§ Using the information
a – In the article about Sheena Chestnut, how many students were chosen nationally as Marshall Scholars for 2005?
b – Write a continuation of the article about Sheena Chestnut, picking up after its final sentence.

======== Text block ========

Hard-working ‘nerd’ a Marshall Scholar


Sheena Chestnut has been chosen as a Marshall Scholar. 
 (Jed Conklin / The Spokesman-Review)

At 22, Sheena Chestnut’s resume is impeccable.

For instance, she scored a 1530 on the SAT. She’s also a State of Washington and National Merit Scholar.

Chestnut, a Ferris High School graduate and a senior at Stanford where a former presidential Cabinet member is one of her advisers, has now been named a Marshall Scholar.

For 2005, 43 students were chosen nationally for the honor this month. Essentially, the program is a British version of the Rhodes Scholar program. The Marshall scholarships allow students to continue their studies for two to three years at a British university of their choosing. About $60,000 in costs will be covered for tuition, research and living expenses.

Chestnut returned to Spokane for Christmas break this month.

While sitting in her South Hill home that overlooks Browne’s Mountain and a field where her family horses used to run, Chestnut confesses something.

“I was kind of nerd,” she said. “Actually, I’m still a nerd.”

Oh, and she’s klutzy, she said.

In fact, at about the age of 8, when her parents signed her up for Scottish dance lessons, her instructor said she had the least amount of natural ability of any student she had taught.

“When I started I was told to take up piano instead,” Chestnut said.

“I didn’t really mean it,” said Elizabeth Coyle, her longtime instructor, whose accent conveys her Scottish homeland. “It was just a Scottish thing they used to say.”

Highland dancing ranks among the most technical and athletically demanding dance disciplines, Coyle said. Success doesn’t come easy. “It’s the only blooming thing she’d have to work hard at in her life,” Coyle said.

Chestnut started reading at the age of 4. Some of the books she read are still in her family’s home, including a favorite, the Berenstain Bears. She moved on to “Little House on the Prairie,” and “Chronicles of Narnia.” Most of her youngest years were spent reading or in dance class.

In her first dance competition, Chestnut finished second and third in individual dances.

Coyle remembers the young girl saying, “I really want to know why I didn’t get first.” And Coyle replied, “Well, there is such a thing as hard work and practice. And that was that.”

That’s a key moment, Chestnut said, when she realized how hard work could pay off. She also saw it modeled at home, she said.

“My parents both work very hard,” Chestnut said.

======== Data provided ========

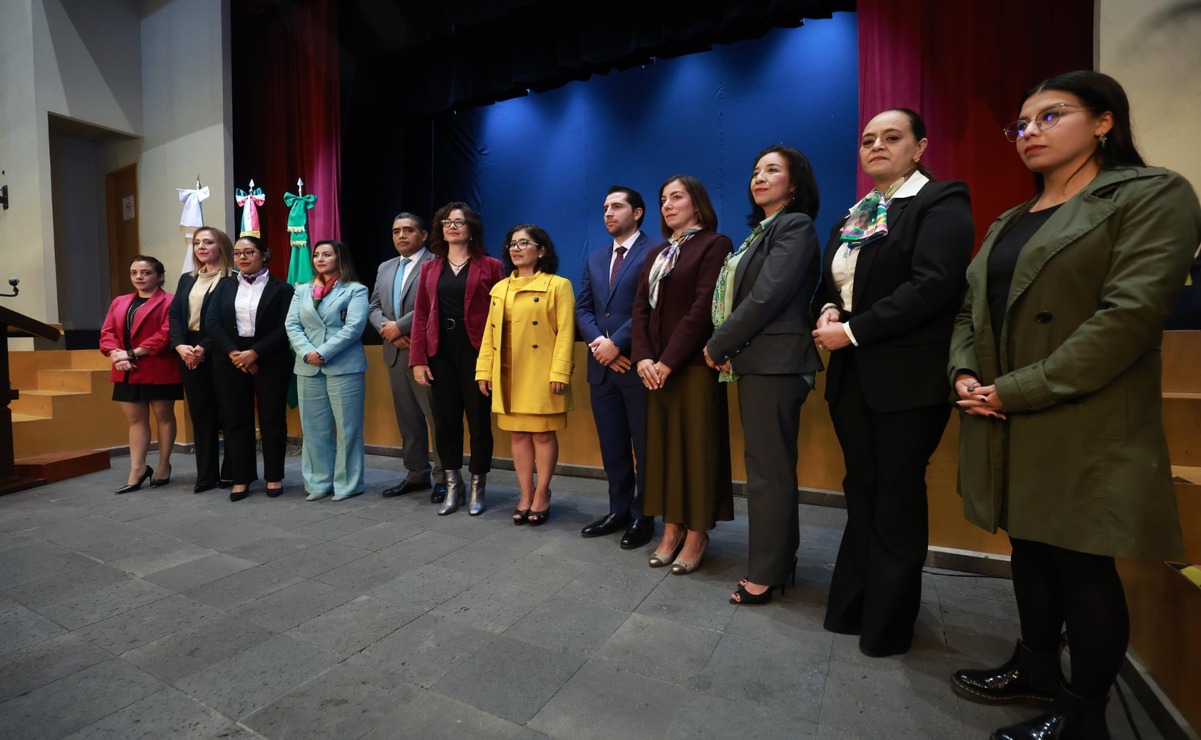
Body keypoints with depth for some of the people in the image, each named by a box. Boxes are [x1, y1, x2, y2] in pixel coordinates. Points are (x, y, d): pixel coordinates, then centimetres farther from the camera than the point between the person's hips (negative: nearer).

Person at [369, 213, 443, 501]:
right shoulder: (385, 268, 19)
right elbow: (374, 307, 16)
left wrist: (399, 326, -14)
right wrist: (387, 328, -4)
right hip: (395, 353, 8)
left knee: (437, 418, -4)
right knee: (408, 420, 13)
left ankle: (443, 478, 6)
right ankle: (416, 474, 23)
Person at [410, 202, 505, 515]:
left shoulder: (490, 266, 3)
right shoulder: (430, 267, 13)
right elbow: (421, 314, 9)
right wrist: (418, 359, 1)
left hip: (475, 352, -3)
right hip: (439, 353, 4)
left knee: (479, 420, 3)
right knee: (444, 420, 7)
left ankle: (477, 487, 20)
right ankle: (453, 486, 24)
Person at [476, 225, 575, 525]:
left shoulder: (558, 285, -4)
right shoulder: (500, 289, 14)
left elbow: (565, 332, -11)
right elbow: (490, 332, 12)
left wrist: (559, 372, -17)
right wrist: (483, 370, 6)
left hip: (541, 374, -5)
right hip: (509, 375, 6)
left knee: (543, 433, 3)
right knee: (519, 434, 10)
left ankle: (542, 495, 17)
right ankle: (526, 495, 21)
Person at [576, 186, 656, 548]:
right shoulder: (595, 259, 18)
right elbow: (583, 307, 11)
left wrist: (617, 343, -16)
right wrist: (598, 342, -6)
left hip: (637, 364, -6)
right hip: (602, 366, 7)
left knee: (645, 446, 4)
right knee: (612, 446, 13)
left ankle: (644, 516, 18)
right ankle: (619, 510, 26)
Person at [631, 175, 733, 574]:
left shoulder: (714, 243, -2)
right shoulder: (656, 254, 19)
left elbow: (703, 308, -13)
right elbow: (641, 308, 9)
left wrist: (669, 361, -16)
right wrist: (643, 357, -6)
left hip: (694, 364, -6)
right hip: (656, 367, 6)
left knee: (697, 446, 0)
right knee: (663, 445, 7)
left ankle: (696, 533, 12)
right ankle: (672, 528, 18)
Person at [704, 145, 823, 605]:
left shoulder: (795, 226, -7)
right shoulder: (761, 231, 21)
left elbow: (767, 298, -18)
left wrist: (717, 346, -10)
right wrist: (725, 349, 1)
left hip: (775, 363, -9)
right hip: (754, 362, 9)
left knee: (767, 469, -3)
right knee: (771, 465, 14)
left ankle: (766, 574, 10)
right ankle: (780, 558, 28)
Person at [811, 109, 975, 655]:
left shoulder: (940, 202, -5)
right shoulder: (852, 216, 17)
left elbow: (934, 285, -18)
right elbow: (829, 283, 19)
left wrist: (853, 331, -18)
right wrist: (827, 313, -4)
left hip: (908, 377, -6)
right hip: (852, 374, 7)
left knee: (898, 498, 4)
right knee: (861, 490, 14)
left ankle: (887, 623, 23)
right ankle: (851, 606, 29)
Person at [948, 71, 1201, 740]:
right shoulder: (1010, 223, 17)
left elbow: (1130, 315, -16)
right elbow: (970, 310, 14)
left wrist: (1016, 391, -19)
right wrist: (965, 374, -5)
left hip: (1083, 433, -6)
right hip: (1007, 433, 7)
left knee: (1083, 567, 4)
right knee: (1030, 551, 17)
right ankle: (1036, 669, 35)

========

§ Exercise answers
a – 43

b –
Her parents, Tim and Janet Chestnut, are both physicians and Ferris graduates. Sheena is the oldest of four. One brother is a student at the University of Idaho. The others are in Spokane schools.

Chestnut’s parents installed a dance floor with a barre and mirror in their basement where she’d spend many hours practicing. On the wall of her bedroom today are numerous plaques and medals from her regional and national successes.

There’s always been a drive in her, her mother says. It’s served her well.

She placed in the top six in the United States for three years, Coyle said.

In the fall, Chestnut heads to England to pursue a master’s degree in international relations.

“I’ve always been interested in Asia,” she said. She started with South Korea, which is the first country of her adopted sister.

She got a chance to interview one of three South Korean presidential candidates, Chung Mong-joon, while at Stanford. For her senior year, she took a Mandarin Chinese language class, which flabbergasted her friends. She already speaks a touch of Korean.

“I didn’t want to get bored my senior year,” she said.

Through all her hard work, reading and experiences, she learned that once you invest the initial work in something and make it known what your interests are, people will respond.

“Once I found something I was interested in, I’ve had a couple people give me a nudge in the right direction,” she said.

One of her advisers, Bill Perry, secretary of defense under President Clinton, encouraged her to pursue research grants in her paper on North Korea’s involvement with transnational crime.

Her dream job is to one day be a national security adviser.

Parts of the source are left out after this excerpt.